As far as the state machine approach is concerned, each branch GUI should be viewed as a client. This means that the branch GUI (and possibly the branch servers) will now be receiving multiple responses for each operation it initiates and, therefore, it must convert those responses into a single one (which is then presented to the human user). Because the mechanism for combining responses resides in the branch GUI, it never experiences failures.

The replication approach is mostly concerned with orchestrating the delivery of client commands to various replicas, using abcast.  You can implement a solution in the "static" membership model, or go for a "dynamic membership" solution if you prefer.  In the former model a quorum scheme will work best. Since we assume that failures are fail-stop, the choice of protocol that you implement should reflect that. For additional credit, feel free to

• add periodic broadcasts by various system components in order to speed-up request processing, and/or
• employ assumptions about message delivery delays and clock synchrony in order to speed-up request processing.

Note that both of these additional-credit options require programming as well as making design decisions. What components should issue additional broadcasts and how often? What assumptions about message delivery delays and clock synchrony are reasonable for the actual hardware and software you are working with? The amount of credit you receive will be based not only on your answers to these questions but also on your discussion of how you obtained those answers.

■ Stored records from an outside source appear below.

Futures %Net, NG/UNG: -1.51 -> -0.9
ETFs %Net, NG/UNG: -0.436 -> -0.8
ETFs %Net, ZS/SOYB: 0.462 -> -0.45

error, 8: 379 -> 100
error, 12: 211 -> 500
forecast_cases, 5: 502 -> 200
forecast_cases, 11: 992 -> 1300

The best solutions will be ones that do NOT download and use pre-existing implementations of reliable group communication, such as the ones in Ensemble or Spread.  We prefer that you build a solution of your own.  As noted, a quorum-based mechanism will be easiest and will gain full credit.  But we also understand that we’re asking a lot of you here.  If you do download a package and use it, you’ll get full credit if the resulting system is “feature rich” and shows a level of effort that makes up for the short-cut of not doing all these protocols on your own!

Your simulation of a failstop failure has a branch server restart and run "recovery code" 30 seconds after a failure. For this phase, the "recovery code" should do nothing; in the next phase, you will develop recovery protocols.

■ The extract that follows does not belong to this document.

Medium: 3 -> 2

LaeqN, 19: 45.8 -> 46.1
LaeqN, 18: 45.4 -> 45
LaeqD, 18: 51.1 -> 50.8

Configuration Management. The fault-tolerance of a replicated "state machine" is defined by the degree of replication. There are actually two design questions:

1. How many replicas of each state machine to run.
2. Which hosts should run these replicas (assuming that there are fewer replicas than hosts).

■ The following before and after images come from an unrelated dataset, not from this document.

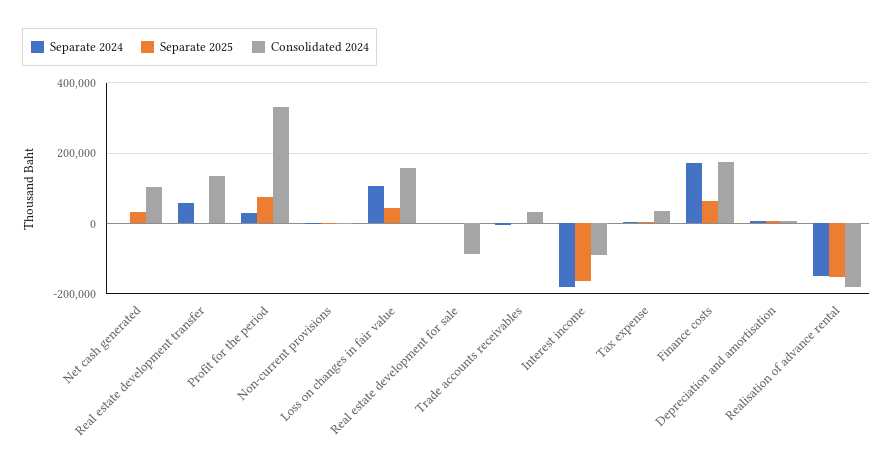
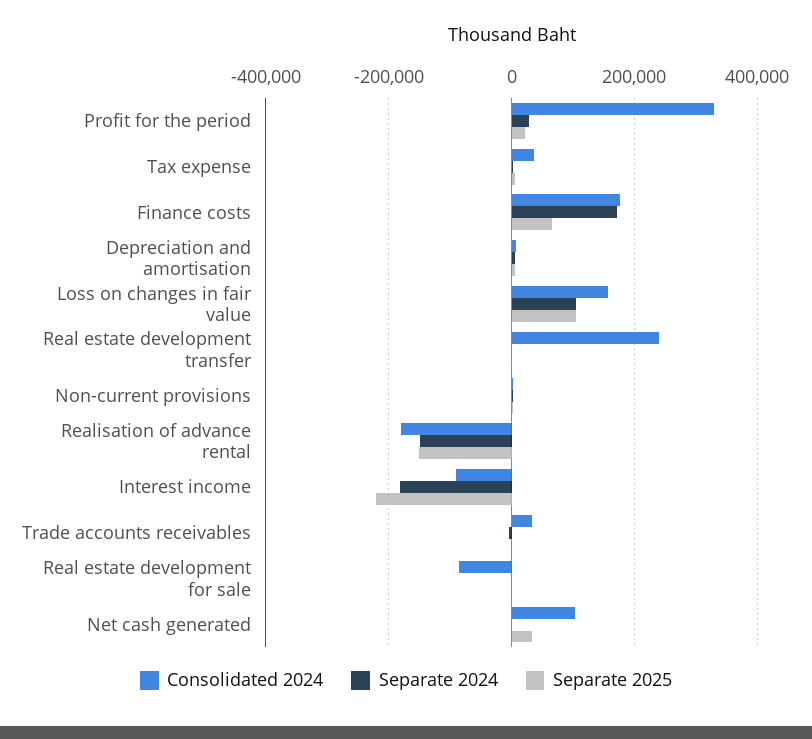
Separate 2024, Real estate development transfer: 60000 -> 0
Consolidated 2024, Real estate development transfer: 140000 -> 240000
Separate 2025, Profit for the period: 80000 -> 20000
Separate 2025, Loss on changes in fair value: 40000 -> 100000
Separate 2025, Interest income: -160000 -> -220000

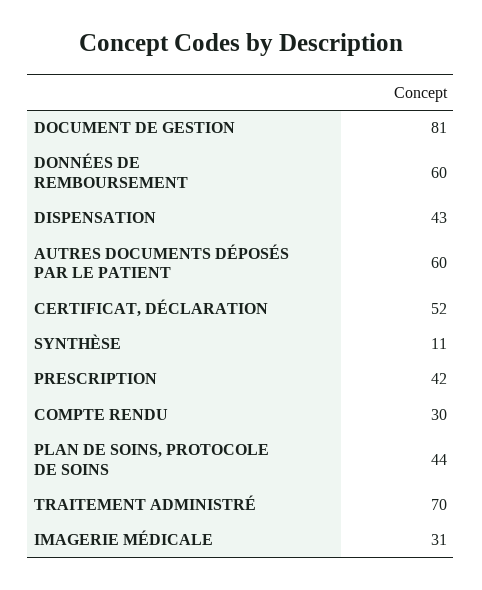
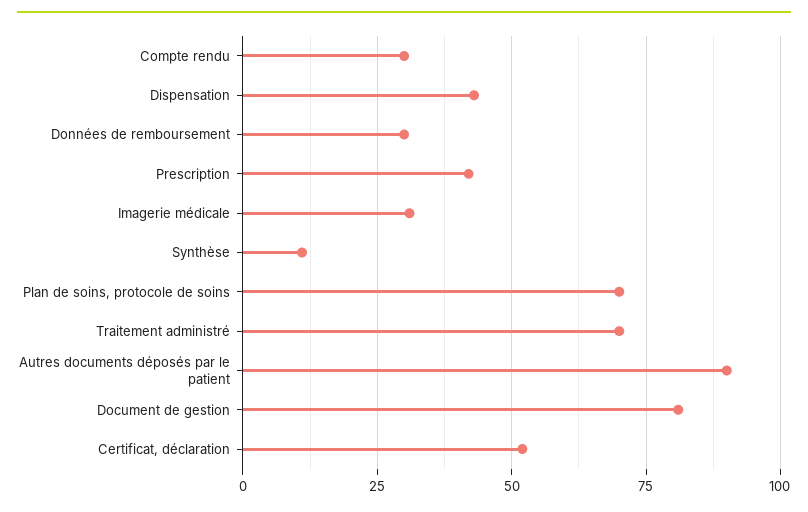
DONNÉES DE REMBOURSEMENT: 60 -> 30
AUTRES DOCUMENTS DÉPOSÉS PAR LE PATIENT: 60 -> 90
PLAN DE SOINS, PROTOCOLE DE SOINS: 44 -> 70

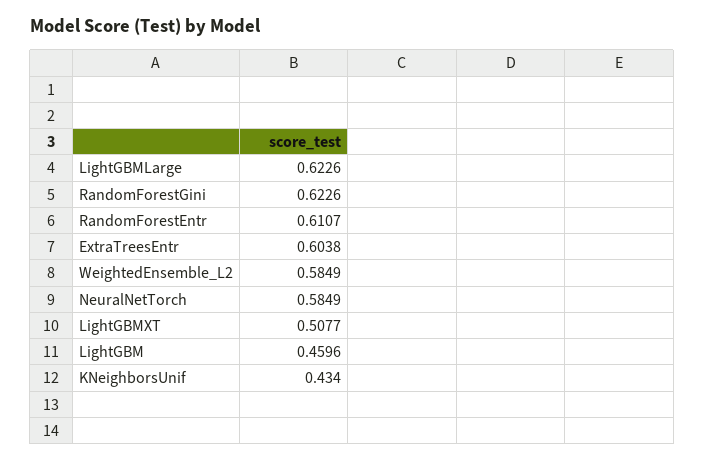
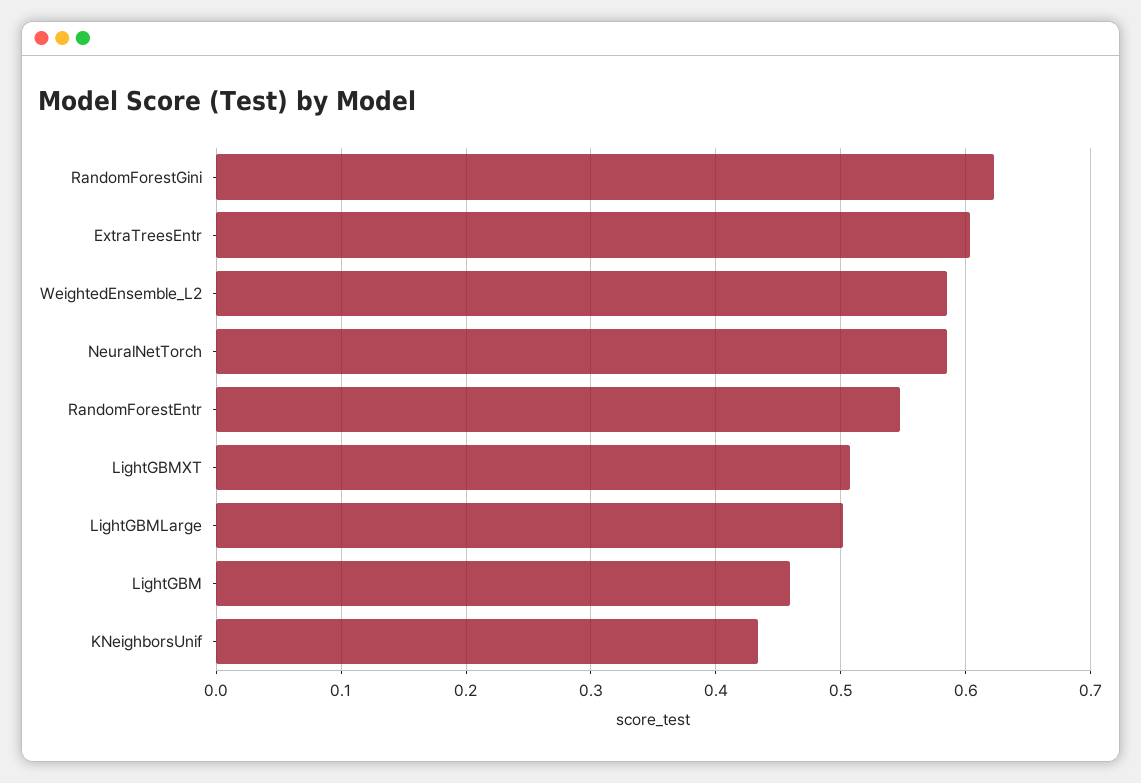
LightGBMLarge: 0.6226 -> 0.5
RandomForestEntr: 0.6107 -> 0.55

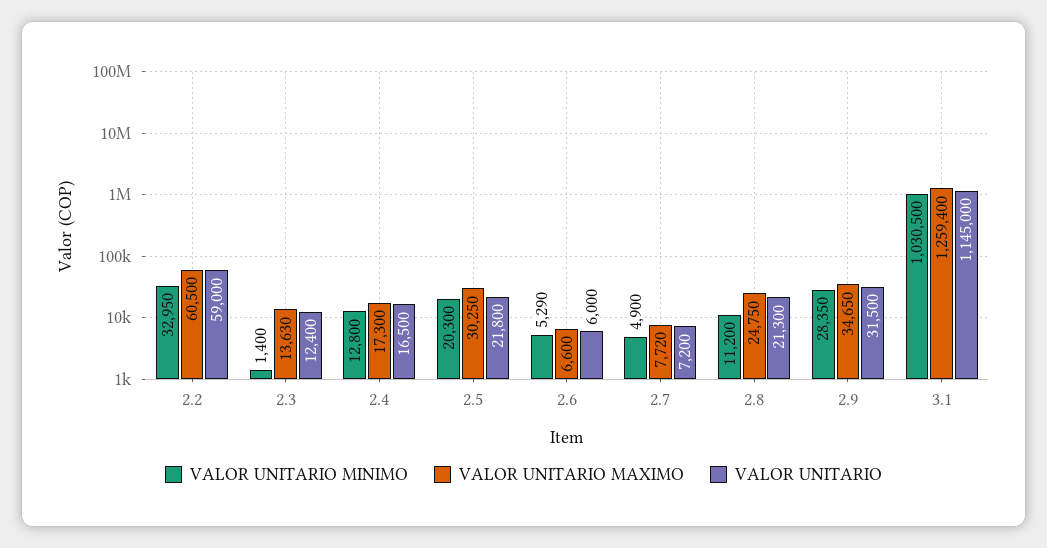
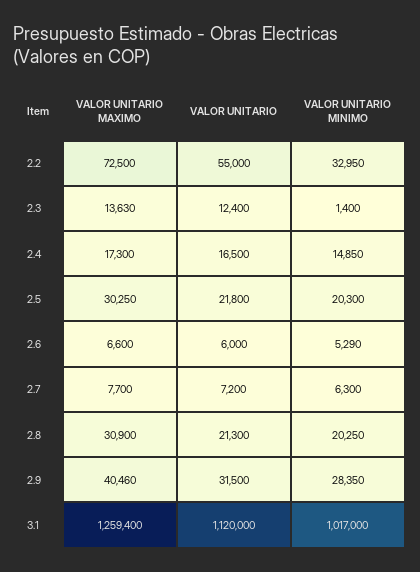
VALOR UNITARIO MAXIMO, 2.2: 60500 -> 72500
VALOR UNITARIO, 2.2: 59000 -> 55000
VALOR UNITARIO MINIMO, 2.4: 12800 -> 14850
VALOR UNITARIO MINIMO, 2.7: 4900 -> 6300
VALOR UNITARIO MAXIMO, 2.7: 7720 -> 7700
VALOR UNITARIO MINIMO, 2.8: 11200 -> 20250
VALOR UNITARIO MAXIMO, 2.8: 24750 -> 30900
VALOR UNITARIO MAXIMO, 2.9: 34650 -> 40460
VALOR UNITARIO MINIMO, 3.1: 1030500 -> 1017000
VALOR UNITARIO, 3.1: 1145000 -> 1120000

For answers, your implementation should read from a new file, called CONFIG. This file should state how many replicas to create for each branch server replica and which hosts will run those replicas. You may assume that CONFIG is readable by all branch servers.

Submission Procedure. The usual, plus:

README which contains

·         The names and a description of the contents for the other files in the directory.

·         Instructions for installing, compiling, and running your software on our system.

·         A tutorial that the grader can follow to start your software and to convince himself that your system implements the required functionality. Expect the grader to spend at most 10 minutes on this task.

LOGIC which contains a brief description of the specific protocols that were implemented. Include an analysis of how many and what kinds of failures your distributed banking system can tolerate. Do you make assumptions whose violations constitute failures of system components?

CONFIG which contains a description of the numbers and locations of state machine replicas.

Grading. Your grade will be based on the following elements:

• Does your system correctly implement active replication with the state machine approach?
• How easy is it to follow the README file installation and sample-execution script?
• Is the source code easy to understand and does it exhibit good structure?